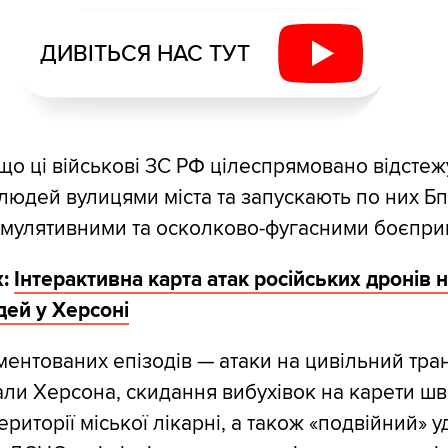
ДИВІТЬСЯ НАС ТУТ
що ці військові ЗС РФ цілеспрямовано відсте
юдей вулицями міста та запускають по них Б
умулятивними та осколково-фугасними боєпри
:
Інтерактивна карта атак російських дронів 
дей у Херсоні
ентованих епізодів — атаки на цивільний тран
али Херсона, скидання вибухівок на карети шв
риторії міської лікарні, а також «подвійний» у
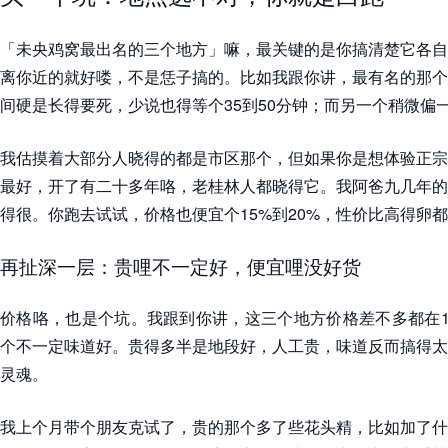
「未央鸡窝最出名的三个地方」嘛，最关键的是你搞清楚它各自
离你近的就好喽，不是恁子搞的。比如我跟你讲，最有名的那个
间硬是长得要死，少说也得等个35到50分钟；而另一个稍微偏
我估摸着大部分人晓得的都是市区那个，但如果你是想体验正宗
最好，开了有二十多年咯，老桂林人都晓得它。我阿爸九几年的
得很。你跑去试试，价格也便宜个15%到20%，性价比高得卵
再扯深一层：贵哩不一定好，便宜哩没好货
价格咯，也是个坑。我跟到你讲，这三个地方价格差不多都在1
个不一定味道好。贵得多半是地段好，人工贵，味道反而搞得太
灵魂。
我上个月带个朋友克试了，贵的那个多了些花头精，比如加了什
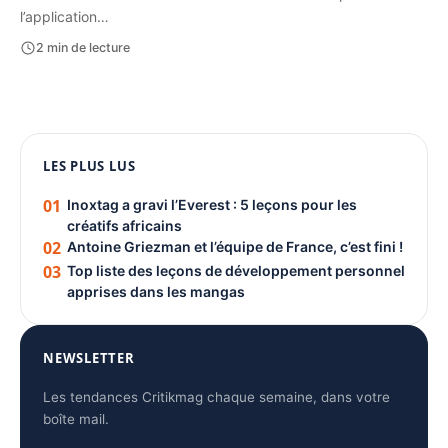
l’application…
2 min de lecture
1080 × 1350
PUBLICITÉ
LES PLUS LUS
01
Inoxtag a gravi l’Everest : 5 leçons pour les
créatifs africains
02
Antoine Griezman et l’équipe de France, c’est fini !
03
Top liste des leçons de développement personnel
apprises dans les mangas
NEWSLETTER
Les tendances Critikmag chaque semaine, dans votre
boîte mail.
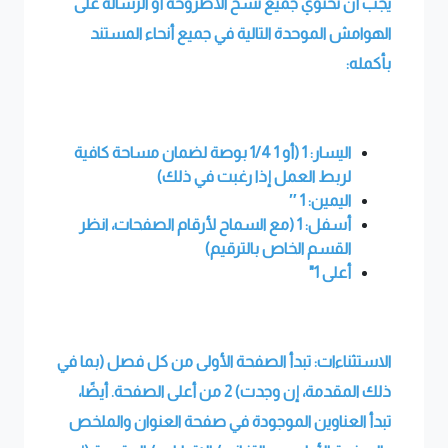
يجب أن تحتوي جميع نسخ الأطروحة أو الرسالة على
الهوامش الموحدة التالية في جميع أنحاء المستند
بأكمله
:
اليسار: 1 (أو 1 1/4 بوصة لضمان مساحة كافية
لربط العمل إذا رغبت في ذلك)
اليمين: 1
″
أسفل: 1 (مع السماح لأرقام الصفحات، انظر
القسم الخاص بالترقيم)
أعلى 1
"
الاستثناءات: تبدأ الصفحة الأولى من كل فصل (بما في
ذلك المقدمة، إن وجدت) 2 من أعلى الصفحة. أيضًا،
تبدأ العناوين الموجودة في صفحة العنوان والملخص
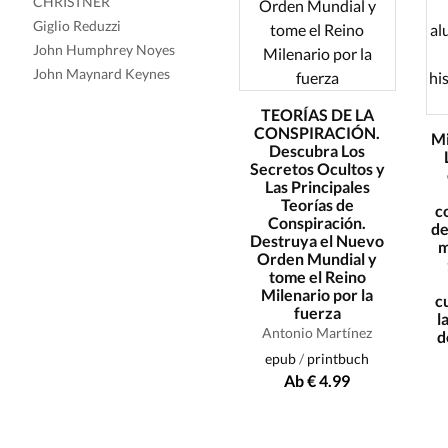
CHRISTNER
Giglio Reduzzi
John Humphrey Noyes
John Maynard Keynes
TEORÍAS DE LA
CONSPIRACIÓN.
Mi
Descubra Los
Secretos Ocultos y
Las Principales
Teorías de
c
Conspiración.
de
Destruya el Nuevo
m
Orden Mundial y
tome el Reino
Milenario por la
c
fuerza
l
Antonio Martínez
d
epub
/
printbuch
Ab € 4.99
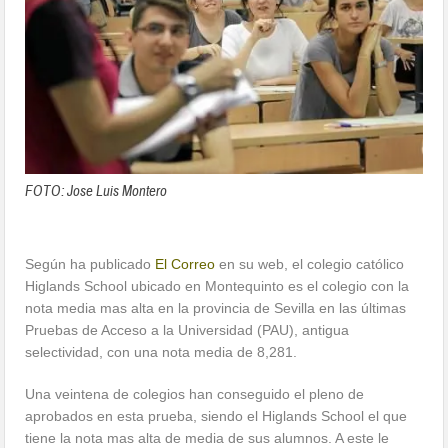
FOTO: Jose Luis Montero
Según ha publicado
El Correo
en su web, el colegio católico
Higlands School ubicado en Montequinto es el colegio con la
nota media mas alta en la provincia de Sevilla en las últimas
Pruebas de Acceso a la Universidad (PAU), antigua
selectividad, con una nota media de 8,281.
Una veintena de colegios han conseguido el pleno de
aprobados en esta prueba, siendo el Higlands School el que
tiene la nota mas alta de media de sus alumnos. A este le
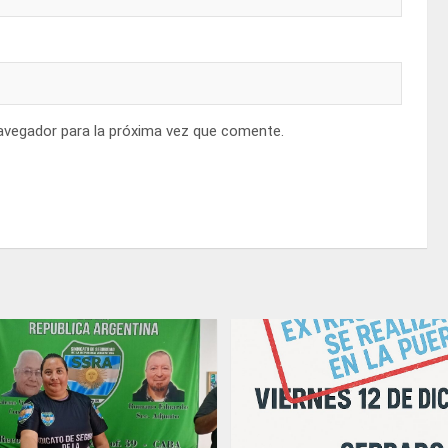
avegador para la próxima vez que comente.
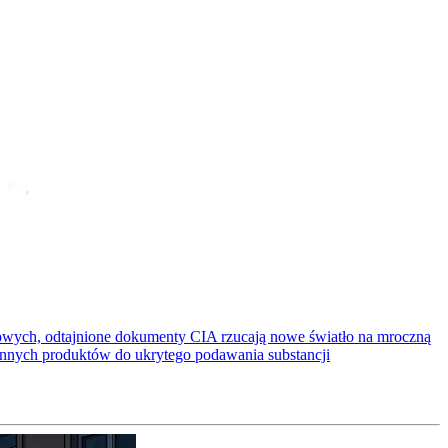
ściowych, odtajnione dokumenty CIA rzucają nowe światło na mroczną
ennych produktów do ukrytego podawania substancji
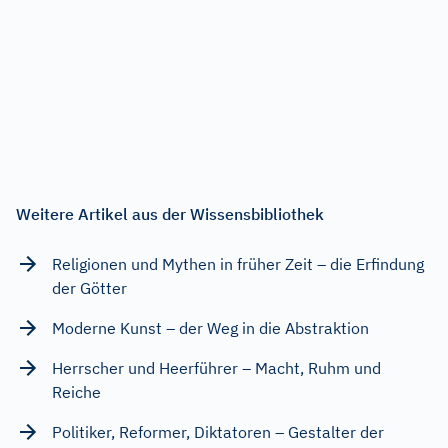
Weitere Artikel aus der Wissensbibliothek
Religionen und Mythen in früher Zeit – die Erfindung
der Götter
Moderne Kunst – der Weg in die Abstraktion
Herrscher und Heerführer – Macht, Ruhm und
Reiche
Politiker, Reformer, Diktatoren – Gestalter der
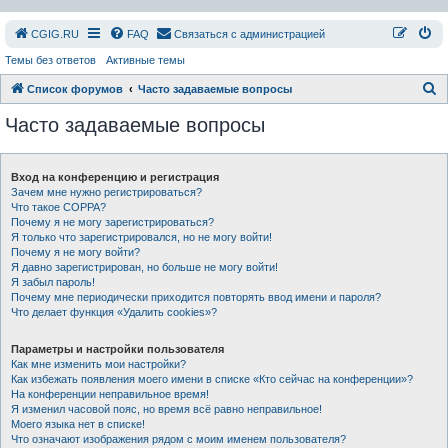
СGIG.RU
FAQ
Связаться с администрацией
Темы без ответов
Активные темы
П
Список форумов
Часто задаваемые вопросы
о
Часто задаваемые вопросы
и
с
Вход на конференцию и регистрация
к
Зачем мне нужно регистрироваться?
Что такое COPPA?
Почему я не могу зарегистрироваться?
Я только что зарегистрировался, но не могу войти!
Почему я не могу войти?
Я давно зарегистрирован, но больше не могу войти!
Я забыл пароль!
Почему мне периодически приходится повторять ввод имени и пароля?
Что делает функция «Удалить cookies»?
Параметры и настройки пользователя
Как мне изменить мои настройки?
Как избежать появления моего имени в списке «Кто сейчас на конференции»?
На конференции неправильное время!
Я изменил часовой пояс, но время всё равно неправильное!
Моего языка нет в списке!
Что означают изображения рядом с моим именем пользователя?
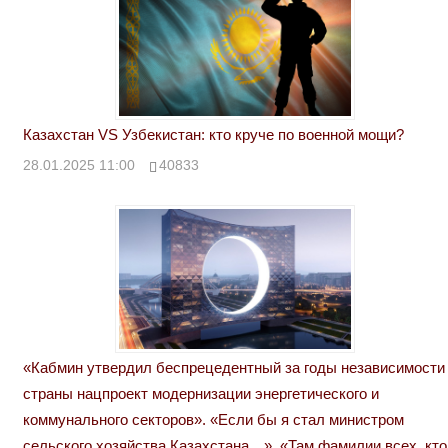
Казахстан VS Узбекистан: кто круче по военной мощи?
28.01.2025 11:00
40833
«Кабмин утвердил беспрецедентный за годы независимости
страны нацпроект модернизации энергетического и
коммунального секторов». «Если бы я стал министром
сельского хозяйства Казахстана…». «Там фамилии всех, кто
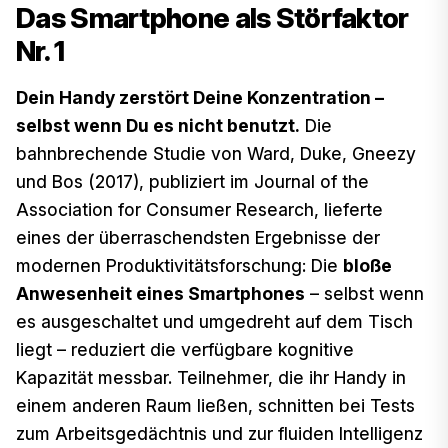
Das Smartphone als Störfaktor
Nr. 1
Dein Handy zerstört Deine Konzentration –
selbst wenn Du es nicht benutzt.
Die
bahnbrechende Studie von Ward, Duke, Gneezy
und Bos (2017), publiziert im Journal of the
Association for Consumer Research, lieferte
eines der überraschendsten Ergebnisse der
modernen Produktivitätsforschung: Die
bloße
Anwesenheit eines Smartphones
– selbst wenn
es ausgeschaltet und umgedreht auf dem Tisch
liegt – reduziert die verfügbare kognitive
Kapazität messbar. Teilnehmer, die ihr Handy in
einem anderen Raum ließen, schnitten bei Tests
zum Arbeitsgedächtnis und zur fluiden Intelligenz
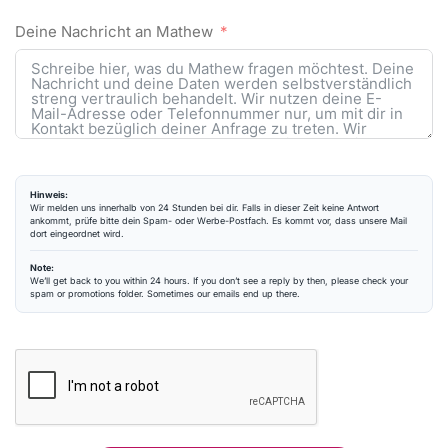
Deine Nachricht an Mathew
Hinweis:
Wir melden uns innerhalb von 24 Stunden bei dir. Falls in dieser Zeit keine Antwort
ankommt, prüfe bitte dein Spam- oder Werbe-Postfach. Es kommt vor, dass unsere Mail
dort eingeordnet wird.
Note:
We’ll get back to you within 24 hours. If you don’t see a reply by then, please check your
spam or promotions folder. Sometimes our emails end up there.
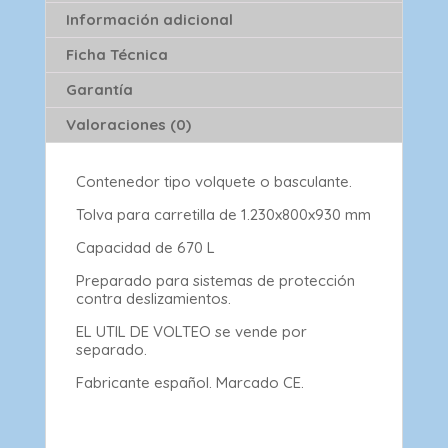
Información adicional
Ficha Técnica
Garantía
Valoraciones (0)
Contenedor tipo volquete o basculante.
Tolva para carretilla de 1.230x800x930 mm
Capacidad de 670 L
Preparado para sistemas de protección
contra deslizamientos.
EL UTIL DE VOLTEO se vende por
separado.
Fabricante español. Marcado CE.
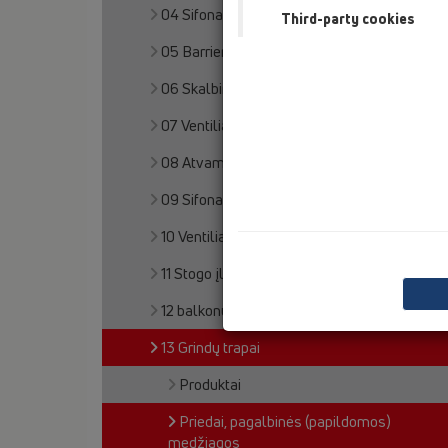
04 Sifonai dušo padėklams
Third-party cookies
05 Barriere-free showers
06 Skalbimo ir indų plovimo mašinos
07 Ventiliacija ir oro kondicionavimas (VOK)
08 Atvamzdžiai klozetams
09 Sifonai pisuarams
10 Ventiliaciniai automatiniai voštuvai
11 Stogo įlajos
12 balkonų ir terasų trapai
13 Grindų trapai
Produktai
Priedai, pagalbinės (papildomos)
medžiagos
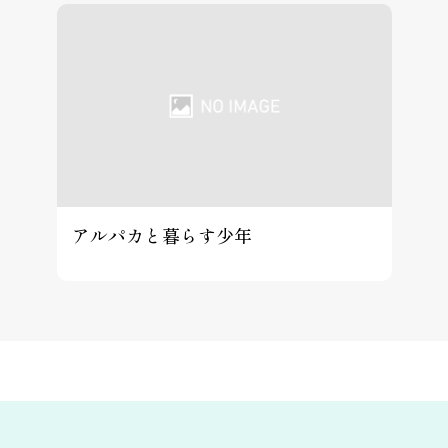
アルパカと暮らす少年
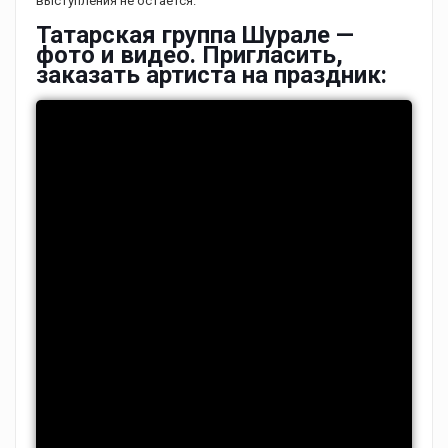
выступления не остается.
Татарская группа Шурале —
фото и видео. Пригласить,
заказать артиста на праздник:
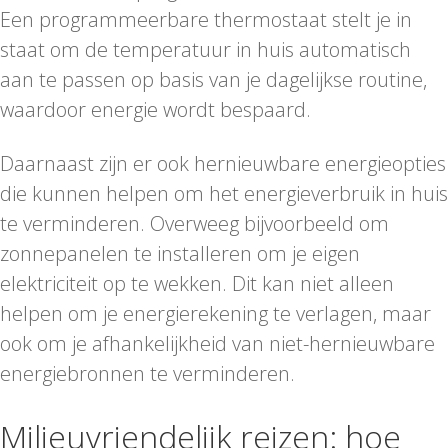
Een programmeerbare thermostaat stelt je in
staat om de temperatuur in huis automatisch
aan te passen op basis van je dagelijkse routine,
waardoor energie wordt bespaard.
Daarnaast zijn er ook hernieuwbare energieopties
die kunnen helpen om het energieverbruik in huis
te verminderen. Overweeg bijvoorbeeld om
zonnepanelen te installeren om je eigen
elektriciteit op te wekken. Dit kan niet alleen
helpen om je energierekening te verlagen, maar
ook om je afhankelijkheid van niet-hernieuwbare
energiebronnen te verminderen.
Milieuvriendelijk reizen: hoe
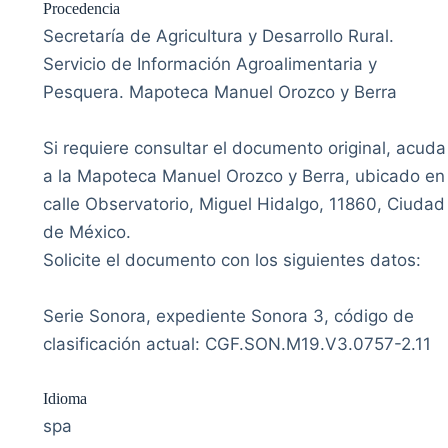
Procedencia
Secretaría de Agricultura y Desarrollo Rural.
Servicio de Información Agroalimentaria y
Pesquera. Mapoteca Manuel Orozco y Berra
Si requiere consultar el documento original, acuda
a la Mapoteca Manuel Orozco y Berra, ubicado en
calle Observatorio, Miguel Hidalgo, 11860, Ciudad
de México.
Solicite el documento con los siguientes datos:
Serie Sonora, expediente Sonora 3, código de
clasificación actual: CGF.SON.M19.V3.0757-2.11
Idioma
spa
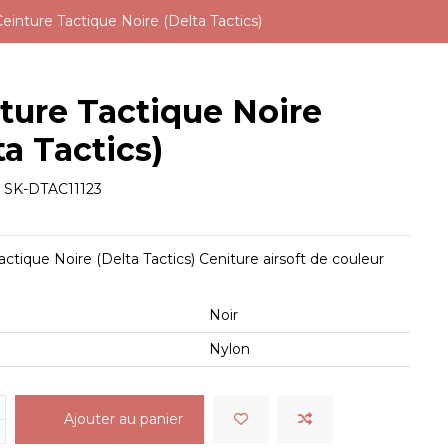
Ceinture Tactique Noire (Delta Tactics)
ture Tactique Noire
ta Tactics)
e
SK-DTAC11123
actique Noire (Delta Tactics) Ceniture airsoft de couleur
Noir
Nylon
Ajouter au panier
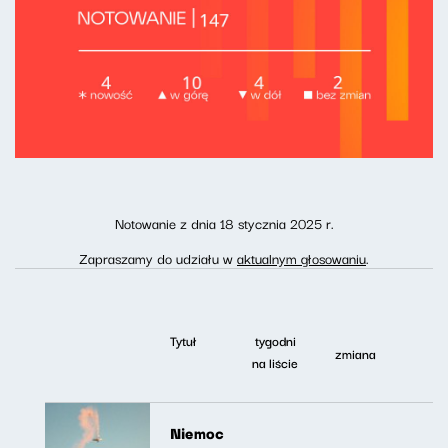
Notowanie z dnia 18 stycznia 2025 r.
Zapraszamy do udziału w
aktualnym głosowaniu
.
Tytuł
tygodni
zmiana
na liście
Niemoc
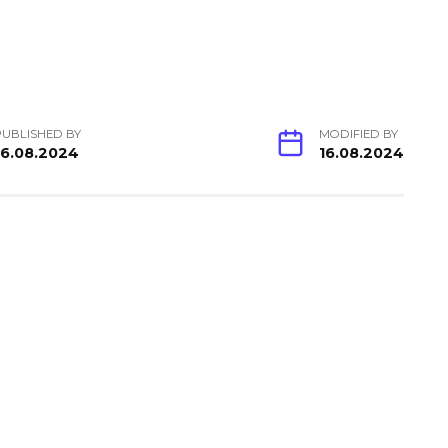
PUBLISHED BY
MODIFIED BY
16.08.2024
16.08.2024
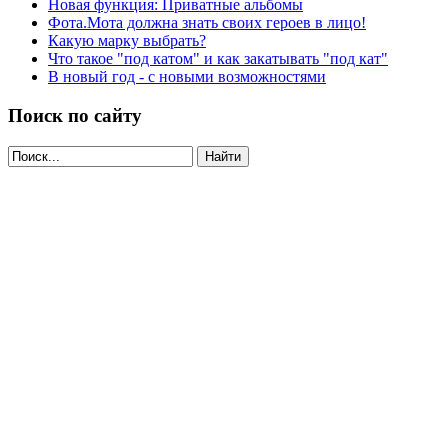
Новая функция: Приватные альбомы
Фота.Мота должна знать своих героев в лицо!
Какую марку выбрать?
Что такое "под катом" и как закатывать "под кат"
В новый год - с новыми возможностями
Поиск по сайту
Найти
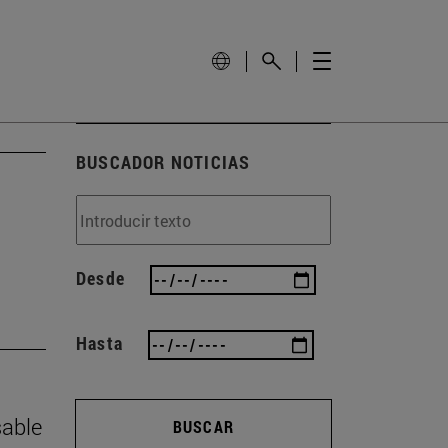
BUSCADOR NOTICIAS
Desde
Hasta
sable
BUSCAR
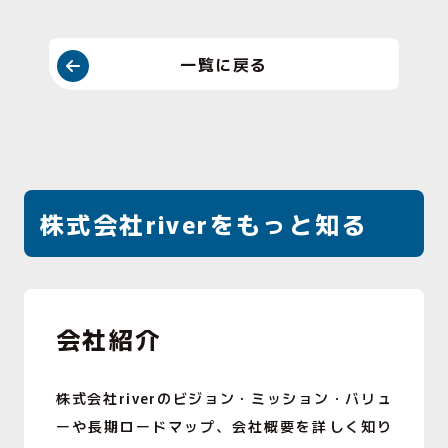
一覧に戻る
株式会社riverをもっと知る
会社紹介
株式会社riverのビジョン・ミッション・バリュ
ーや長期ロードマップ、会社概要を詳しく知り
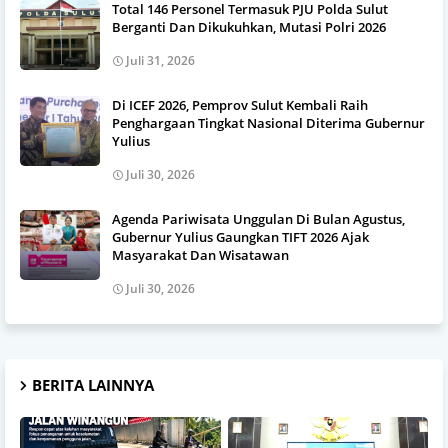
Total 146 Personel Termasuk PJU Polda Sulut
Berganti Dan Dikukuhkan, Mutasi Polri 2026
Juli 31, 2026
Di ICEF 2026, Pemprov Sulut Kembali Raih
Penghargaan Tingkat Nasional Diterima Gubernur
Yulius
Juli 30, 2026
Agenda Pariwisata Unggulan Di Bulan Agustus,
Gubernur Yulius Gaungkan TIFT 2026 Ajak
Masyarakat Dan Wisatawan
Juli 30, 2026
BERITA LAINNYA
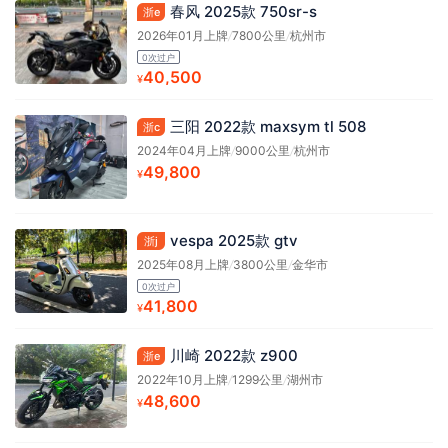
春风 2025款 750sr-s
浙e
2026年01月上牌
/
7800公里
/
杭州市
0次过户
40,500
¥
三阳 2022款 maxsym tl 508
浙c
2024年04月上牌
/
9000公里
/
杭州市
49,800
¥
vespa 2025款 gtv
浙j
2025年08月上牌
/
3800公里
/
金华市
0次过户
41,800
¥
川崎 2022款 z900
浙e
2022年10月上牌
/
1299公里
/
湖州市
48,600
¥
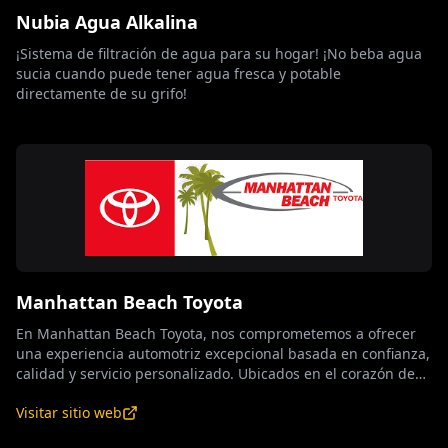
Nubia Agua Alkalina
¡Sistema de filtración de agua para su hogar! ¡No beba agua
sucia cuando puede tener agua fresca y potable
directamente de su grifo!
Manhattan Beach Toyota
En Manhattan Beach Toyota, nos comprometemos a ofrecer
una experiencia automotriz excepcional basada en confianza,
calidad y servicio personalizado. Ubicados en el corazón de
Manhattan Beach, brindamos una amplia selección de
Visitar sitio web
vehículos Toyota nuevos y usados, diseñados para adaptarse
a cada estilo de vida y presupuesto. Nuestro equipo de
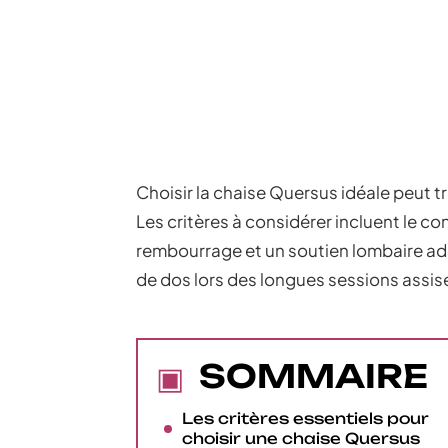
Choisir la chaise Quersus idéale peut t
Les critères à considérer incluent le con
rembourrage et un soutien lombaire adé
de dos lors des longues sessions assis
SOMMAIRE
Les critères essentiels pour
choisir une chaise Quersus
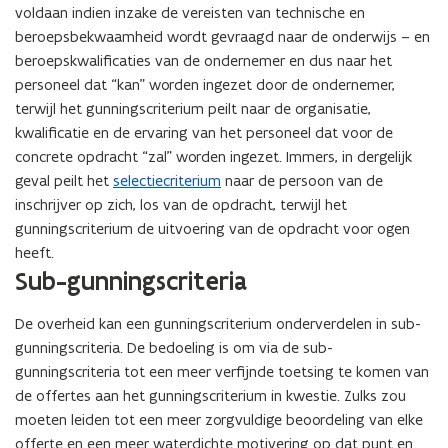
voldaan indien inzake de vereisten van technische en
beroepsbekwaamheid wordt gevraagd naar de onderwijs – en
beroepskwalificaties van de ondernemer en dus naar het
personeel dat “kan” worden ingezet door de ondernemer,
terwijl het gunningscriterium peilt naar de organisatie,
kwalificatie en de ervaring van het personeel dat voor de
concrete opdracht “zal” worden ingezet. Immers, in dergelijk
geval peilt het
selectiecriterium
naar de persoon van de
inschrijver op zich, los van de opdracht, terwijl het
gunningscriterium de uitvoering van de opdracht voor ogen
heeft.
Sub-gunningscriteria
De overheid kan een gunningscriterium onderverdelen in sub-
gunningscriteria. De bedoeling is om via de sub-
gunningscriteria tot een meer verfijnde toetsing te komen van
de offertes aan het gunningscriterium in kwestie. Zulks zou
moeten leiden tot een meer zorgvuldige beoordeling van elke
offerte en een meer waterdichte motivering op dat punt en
================================
*Work to complete*: Work through the data and report how many of its lines hold the word "имени", giving only the figure.

*Answer section*: 2